[Dataset records]

:::

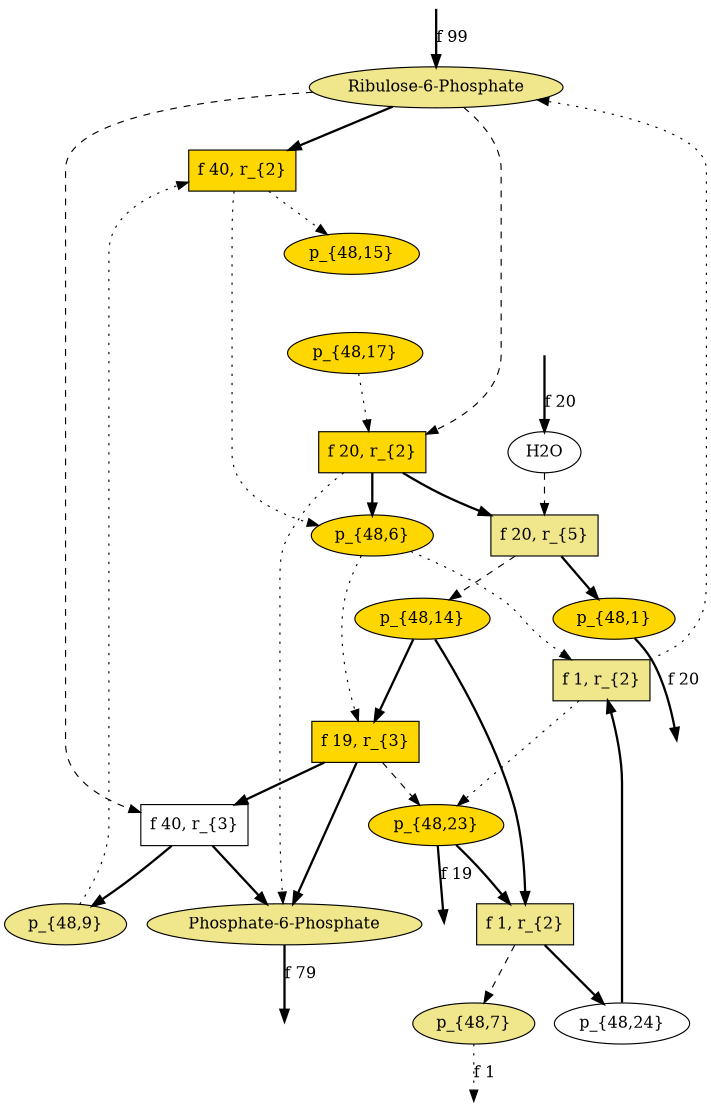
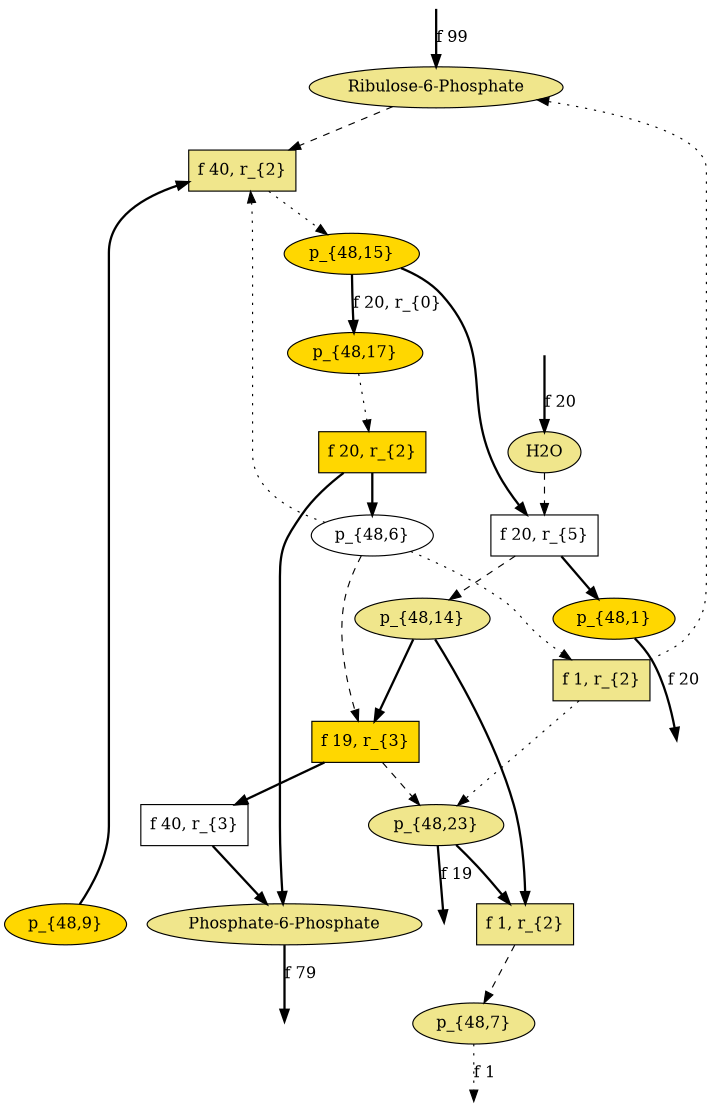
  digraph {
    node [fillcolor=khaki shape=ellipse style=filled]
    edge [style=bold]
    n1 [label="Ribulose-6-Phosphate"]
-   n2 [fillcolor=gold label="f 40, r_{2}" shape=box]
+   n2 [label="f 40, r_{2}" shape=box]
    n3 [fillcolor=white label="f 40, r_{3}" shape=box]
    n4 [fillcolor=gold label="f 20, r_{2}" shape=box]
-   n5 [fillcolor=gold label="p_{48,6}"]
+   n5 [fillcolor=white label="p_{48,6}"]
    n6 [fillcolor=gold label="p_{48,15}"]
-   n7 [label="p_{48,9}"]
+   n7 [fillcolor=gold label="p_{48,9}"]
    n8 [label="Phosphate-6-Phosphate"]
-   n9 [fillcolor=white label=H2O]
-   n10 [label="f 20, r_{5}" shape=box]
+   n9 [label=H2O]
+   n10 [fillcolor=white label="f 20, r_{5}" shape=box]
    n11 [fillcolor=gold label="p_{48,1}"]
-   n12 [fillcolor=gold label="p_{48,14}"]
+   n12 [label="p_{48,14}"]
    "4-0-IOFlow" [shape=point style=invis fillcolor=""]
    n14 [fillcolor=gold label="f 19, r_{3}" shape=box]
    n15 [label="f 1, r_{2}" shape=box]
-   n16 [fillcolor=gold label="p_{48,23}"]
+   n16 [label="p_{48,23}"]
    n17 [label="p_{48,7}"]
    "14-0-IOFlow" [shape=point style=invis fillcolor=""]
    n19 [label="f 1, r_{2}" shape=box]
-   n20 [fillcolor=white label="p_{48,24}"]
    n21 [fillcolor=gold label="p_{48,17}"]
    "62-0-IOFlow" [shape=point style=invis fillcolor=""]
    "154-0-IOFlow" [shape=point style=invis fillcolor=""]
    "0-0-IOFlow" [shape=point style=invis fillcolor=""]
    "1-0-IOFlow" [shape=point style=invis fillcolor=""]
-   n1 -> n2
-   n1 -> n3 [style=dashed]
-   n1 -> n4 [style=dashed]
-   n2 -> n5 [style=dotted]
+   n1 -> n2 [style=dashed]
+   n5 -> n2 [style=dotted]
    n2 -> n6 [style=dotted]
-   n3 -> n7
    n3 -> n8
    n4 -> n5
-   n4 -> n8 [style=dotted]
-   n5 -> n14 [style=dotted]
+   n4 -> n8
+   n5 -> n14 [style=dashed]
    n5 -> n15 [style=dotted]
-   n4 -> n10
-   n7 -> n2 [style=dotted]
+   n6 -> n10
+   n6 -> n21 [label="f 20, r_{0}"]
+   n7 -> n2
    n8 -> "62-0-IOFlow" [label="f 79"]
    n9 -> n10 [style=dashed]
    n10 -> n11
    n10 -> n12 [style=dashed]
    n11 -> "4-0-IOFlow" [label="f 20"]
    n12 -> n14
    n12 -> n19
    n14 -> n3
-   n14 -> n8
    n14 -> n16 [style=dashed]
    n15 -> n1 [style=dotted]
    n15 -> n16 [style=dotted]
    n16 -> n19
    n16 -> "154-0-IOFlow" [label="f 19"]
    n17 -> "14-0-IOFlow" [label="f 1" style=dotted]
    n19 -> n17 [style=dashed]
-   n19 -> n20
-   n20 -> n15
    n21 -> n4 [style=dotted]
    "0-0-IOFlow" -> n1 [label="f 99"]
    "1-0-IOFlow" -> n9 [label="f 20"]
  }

:::

Count the lines in the listing above that contain the string "white", treating uppercase and lowercase as different, and reply with the number only.

5